Lo scrittore racconta dei suoi due Tso in un 'regime carcerario'

Redazione Ansa

"Depressione e disagio psichico sono un fiume carsico in piena, negato e ignorato per accreditare l'idillio di una società felice. Siamo obbligati ad apparire sani, forti e colmi di gioia. Io però sono uno scrittore: per me è tempo di alzare il velo della colpa che nasconde il dolore. Voglio dire semplicemente la verità, a costo di essere sfrontato".  Così Paolo Cognetti, lo scrittore vincitore del Premio Strega nel 2017 con Le Otto Montagne ha raccontato a Repubblica il suo periodo di disagio mentale.  Ha raccontato di soffrire di sindrome bipolare e di aver già avuto una crisi maniacale a inizio anno, finita  con un Tso. A chi soffre ciò che ha passato lui, dimesso appena pochi giorni fa, l'autore di 'La felicità del lupo' e 'Giù nella valle' - che ha anche appena debuttato come regista con 'Fiore mio', un documentario sul Monte Rosa, dove ha una baita e trascorre diversi mesi ogni anno - dice che bisogna "avere fiducia che la depressione passi, sarà per i farmaci, sarà per il tempo, e quindi bisogna avere fiducia nel tempo e nella vita. "Ho in programma alcuni viaggi, avrò delle visite periodiche, ma vorrei che la mia vita - conclude - non cambiasse più di tanto". 

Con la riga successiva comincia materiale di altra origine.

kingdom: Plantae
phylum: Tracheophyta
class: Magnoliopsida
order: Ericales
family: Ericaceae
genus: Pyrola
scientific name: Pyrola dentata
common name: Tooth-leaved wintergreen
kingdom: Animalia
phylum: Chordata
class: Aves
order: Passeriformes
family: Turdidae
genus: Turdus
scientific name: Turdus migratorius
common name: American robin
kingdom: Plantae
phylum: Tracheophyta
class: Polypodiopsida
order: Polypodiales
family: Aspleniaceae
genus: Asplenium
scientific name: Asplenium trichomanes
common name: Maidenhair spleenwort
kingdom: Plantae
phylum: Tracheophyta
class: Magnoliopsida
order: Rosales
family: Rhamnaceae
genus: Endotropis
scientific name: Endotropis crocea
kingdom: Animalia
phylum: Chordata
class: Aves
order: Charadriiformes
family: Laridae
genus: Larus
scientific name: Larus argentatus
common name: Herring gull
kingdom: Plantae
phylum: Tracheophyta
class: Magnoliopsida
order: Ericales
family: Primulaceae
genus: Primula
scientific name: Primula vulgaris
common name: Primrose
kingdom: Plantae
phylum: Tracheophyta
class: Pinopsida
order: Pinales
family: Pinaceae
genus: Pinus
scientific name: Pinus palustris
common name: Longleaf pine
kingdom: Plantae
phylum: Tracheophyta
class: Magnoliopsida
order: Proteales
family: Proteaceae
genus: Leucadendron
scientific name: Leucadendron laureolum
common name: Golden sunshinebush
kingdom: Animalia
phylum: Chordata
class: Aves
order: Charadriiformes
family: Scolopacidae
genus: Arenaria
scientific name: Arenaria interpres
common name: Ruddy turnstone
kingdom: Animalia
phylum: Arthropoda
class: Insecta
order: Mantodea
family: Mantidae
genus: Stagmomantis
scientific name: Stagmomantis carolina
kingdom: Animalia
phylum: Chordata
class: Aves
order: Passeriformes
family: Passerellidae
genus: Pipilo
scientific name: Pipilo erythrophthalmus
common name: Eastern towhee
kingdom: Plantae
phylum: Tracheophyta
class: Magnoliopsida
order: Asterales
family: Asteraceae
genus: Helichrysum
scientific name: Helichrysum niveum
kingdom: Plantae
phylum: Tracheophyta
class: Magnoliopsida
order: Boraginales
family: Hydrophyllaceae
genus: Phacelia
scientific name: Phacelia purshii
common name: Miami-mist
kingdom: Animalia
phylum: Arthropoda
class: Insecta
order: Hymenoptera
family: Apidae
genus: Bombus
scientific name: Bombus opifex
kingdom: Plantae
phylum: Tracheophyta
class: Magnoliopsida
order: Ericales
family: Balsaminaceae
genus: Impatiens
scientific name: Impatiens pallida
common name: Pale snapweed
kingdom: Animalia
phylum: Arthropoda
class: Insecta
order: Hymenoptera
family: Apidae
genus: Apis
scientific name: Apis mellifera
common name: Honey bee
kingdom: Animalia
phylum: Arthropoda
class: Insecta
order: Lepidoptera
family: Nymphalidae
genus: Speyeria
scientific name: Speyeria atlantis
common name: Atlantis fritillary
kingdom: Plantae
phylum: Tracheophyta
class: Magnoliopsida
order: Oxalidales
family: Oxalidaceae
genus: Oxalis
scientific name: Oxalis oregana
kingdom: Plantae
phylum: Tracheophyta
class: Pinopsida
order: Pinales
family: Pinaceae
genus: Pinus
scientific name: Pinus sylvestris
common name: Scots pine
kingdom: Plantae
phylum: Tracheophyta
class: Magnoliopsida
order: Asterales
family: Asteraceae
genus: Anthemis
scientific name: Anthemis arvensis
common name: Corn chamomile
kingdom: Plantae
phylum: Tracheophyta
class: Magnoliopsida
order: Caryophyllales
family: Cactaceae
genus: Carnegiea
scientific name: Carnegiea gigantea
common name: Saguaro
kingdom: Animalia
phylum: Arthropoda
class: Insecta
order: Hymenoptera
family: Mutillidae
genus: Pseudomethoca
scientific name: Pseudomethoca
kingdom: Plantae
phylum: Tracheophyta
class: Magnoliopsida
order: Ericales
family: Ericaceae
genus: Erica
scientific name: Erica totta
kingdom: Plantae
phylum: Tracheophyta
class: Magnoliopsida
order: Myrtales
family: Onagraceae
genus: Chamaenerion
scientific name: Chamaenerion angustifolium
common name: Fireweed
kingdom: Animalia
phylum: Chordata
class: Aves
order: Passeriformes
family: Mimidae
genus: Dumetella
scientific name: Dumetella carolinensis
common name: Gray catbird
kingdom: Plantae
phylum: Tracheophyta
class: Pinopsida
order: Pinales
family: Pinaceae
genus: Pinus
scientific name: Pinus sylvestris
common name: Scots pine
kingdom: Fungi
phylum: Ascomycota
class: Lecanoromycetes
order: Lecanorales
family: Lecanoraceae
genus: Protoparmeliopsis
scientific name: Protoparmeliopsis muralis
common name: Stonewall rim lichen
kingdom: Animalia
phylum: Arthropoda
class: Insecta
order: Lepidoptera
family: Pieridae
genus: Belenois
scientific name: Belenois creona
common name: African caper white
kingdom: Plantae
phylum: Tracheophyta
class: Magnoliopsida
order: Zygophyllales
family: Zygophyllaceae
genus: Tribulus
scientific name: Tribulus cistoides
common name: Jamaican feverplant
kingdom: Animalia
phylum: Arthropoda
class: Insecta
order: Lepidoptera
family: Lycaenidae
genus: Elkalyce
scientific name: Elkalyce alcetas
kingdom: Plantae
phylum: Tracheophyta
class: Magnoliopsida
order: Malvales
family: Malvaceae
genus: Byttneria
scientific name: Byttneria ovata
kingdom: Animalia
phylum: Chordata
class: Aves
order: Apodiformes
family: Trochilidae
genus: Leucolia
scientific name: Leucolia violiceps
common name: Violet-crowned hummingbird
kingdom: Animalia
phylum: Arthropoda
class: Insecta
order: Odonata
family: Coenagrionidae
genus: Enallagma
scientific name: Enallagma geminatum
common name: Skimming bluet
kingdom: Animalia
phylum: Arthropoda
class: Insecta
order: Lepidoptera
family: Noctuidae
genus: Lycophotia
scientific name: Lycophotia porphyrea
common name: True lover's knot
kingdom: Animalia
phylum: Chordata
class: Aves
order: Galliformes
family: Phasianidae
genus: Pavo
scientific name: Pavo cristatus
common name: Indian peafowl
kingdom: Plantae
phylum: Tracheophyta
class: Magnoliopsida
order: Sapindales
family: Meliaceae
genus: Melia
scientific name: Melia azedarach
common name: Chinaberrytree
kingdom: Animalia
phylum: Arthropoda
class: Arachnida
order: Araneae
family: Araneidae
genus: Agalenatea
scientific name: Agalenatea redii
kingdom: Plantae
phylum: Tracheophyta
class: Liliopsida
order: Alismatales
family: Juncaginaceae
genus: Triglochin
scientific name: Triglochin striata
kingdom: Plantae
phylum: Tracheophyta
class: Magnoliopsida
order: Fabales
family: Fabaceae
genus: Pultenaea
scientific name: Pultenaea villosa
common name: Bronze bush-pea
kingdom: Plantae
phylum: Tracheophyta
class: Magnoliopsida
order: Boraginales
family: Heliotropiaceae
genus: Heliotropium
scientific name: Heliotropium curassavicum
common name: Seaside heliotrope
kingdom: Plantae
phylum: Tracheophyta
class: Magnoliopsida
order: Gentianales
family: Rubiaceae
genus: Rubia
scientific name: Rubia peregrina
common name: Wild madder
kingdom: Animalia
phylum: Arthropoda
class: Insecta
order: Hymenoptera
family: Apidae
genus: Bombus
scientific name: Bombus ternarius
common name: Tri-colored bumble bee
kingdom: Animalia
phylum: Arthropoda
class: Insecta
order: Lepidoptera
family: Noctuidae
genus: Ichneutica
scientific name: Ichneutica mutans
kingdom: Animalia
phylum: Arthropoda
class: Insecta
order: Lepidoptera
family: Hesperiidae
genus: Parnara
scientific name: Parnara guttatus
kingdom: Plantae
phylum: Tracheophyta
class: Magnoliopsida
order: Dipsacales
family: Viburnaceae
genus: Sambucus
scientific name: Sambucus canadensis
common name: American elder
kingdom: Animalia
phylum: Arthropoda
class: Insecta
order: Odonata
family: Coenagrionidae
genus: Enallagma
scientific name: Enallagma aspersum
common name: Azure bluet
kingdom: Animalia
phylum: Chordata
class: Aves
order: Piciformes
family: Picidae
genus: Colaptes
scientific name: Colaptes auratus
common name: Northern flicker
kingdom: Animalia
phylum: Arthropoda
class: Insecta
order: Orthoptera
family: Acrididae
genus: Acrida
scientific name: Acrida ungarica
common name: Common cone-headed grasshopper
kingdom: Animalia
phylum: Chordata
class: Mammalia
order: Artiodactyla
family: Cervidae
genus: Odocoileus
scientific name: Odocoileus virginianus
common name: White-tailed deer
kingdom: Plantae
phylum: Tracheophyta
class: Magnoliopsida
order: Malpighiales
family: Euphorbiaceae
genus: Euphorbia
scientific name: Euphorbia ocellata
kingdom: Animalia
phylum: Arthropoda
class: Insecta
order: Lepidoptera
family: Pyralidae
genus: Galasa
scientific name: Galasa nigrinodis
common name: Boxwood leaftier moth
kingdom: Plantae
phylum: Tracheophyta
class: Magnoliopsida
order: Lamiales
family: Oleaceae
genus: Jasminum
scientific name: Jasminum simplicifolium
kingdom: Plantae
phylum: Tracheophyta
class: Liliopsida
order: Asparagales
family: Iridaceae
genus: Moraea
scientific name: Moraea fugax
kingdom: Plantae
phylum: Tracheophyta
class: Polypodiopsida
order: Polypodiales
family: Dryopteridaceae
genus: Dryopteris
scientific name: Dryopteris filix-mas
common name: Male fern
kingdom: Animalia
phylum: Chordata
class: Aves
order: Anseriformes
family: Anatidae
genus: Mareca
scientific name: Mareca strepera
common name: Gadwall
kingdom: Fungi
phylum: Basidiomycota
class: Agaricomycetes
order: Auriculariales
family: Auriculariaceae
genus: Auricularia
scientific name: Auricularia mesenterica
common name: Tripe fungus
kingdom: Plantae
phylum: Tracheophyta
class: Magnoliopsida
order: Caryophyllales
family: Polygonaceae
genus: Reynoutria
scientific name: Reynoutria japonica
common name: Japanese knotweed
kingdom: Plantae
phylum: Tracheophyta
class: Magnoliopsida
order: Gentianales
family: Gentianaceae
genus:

 Al Tgr Lombardia ha raccontato quanto vissuto  durante un Trattamento Sanitario Obbligatorio (Tso). 
 "Mi sono trovato a un certo punto legato al letto mani e piedi, con una siringa in una gamba, è una cosa che non dimenticherò mai" dice Cognetti irriconoscibile, senza barba e con i capelli tinti di rosss.    "Avevo voglia di cambiare faccia, non tagliavo la barba da quando avevo 16 anni e questo è il rosso che avevo da bambino.
    Forse era un desiderio di rinascita dopo quello che ho vissuto", racconta Cognetti, che è stato ricoverato per due settimane nel reparto di psichiatria dell'ospedale Fatebenefratelli, nella sua Milano. "Mi hanno detto che avevo una crisi maniacale e mi hanno dichiarato il Tso, che significa - spiega Cognetti - non poter uscire né rifiutare i farmaci e vivere in un regime che non esiterei a definire carcerario. Tanti altri vengono trattati così, ma se lo raccontano non c'è nessuno che li ascolta" aggiunge lo scrittore, spiegando perché ha scelto di condividere la sua esperienza.